The full listing is to be written out again, unchanged.
━━━━━ Dataset records ━━━━━
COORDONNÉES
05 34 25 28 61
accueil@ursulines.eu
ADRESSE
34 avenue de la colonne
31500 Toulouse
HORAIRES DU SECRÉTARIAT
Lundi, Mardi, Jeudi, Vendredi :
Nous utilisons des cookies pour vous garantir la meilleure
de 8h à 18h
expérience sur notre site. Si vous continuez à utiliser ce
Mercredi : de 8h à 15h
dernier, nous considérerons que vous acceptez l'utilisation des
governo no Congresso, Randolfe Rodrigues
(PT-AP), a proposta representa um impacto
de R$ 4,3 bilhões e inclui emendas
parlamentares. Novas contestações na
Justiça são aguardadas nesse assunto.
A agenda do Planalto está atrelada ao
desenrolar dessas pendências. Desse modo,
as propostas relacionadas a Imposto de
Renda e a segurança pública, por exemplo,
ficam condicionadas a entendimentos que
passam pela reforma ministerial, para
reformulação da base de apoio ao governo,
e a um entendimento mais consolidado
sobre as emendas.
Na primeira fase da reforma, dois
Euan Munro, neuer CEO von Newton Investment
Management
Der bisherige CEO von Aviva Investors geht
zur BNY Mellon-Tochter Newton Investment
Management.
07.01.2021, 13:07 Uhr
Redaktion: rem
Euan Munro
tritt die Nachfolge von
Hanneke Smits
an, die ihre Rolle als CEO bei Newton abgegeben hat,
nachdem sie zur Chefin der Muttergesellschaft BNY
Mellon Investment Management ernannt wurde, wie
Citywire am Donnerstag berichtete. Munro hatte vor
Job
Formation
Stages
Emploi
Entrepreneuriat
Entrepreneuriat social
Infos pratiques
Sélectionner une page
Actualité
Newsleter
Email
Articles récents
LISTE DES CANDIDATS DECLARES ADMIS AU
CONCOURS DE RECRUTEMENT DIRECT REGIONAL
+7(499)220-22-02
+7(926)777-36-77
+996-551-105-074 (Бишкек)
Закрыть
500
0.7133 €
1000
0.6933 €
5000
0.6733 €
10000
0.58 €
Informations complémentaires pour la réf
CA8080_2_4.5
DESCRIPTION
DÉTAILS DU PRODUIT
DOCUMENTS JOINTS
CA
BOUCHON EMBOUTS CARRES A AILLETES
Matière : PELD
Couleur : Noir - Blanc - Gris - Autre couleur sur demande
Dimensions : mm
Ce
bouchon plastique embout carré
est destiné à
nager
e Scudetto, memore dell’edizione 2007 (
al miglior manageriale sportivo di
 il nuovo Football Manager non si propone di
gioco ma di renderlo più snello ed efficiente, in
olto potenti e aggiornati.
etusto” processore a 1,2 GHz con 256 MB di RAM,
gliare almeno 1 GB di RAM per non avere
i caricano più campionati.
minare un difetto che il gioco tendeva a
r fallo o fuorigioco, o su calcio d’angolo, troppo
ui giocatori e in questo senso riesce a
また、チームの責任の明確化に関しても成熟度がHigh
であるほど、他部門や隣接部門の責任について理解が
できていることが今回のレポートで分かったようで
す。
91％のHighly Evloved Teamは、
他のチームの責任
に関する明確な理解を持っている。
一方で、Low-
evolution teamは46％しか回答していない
━━━━━
* Exercise answer *
COORDONNÉES
05 34 25 28 61
accueil@ursulines.eu
ADRESSE
34 avenue de la colonne
31500 Toulouse
HORAIRES DU SECRÉTARIAT
Lundi, Mardi, Jeudi, Vendredi :
Nous utilisons des cookies pour vous garantir la meilleure
de 8h à 18h
expérience sur notre site. Si vous continuez à utiliser ce
Mercredi : de 8h à 15h
dernier, nous considérerons que vous acceptez l'utilisation des
governo no Congresso, Randolfe Rodrigues
(PT-AP), a proposta representa um impacto
de R$ 4,3 bilhões e inclui emendas
parlamentares. Novas contestações na
Justiça são aguardadas nesse assunto.
A agenda do Planalto está atrelada ao
desenrolar dessas pendências. Desse modo,
as propostas relacionadas a Imposto de
Renda e a segurança pública, por exemplo,
ficam condicionadas a entendimentos que
passam pela reforma ministerial, para
reformulação da base de apoio ao governo,
e a um entendimento mais consolidado
sobre as emendas.
Na primeira fase da reforma, dois
Euan Munro, neuer CEO von Newton Investment
Management
Der bisherige CEO von Aviva Investors geht
zur BNY Mellon-Tochter Newton Investment
Management.
07.01.2021, 13:07 Uhr
Redaktion: rem
Euan Munro
tritt die Nachfolge von
Hanneke Smits
an, die ihre Rolle als CEO bei Newton abgegeben hat,
nachdem sie zur Chefin der Muttergesellschaft BNY
Mellon Investment Management ernannt wurde, wie
Citywire am Donnerstag berichtete. Munro hatte vor
Job
Formation
Stages
Emploi
Entrepreneuriat
Entrepreneuriat social
Infos pratiques
Sélectionner une page
Actualité
Newsleter
Email
Articles récents
LISTE DES CANDIDATS DECLARES ADMIS AU
CONCOURS DE RECRUTEMENT DIRECT REGIONAL
+7(499)220-22-02
+7(926)777-36-77
+996-551-105-074 (Бишкек)
Закрыть
500
0.7133 €
1000
0.6933 €
5000
0.6733 €
10000
0.58 €
Informations complémentaires pour la réf
CA8080_2_4.5
DESCRIPTION
DÉTAILS DU PRODUIT
DOCUMENTS JOINTS
CA
BOUCHON EMBOUTS CARRES A AILLETES
Matière : PELD
Couleur : Noir - Blanc - Gris - Autre couleur sur demande
Dimensions : mm
Ce
bouchon plastique embout carré
est destiné à
nager
e Scudetto, memore dell’edizione 2007 (
al miglior manageriale sportivo di
 il nuovo Football Manager non si propone di
gioco ma di renderlo più snello ed efficiente, in
olto potenti e aggiornati.
etusto” processore a 1,2 GHz con 256 MB di RAM,
gliare almeno 1 GB di RAM per non avere
i caricano più campionati.
minare un difetto che il gioco tendeva a
r fallo o fuorigioco, o su calcio d’angolo, troppo
ui giocatori e in questo senso riesce a
また、チームの責任の明確化に関しても成熟度がHigh
であるほど、他部門や隣接部門の責任について理解が
できていることが今回のレポートで分かったようで
す。
91％のHighly Evloved Teamは、
他のチームの責任
に関する明確な理解を持っている。
一方で、Low-
evolution teamは46％しか回答していない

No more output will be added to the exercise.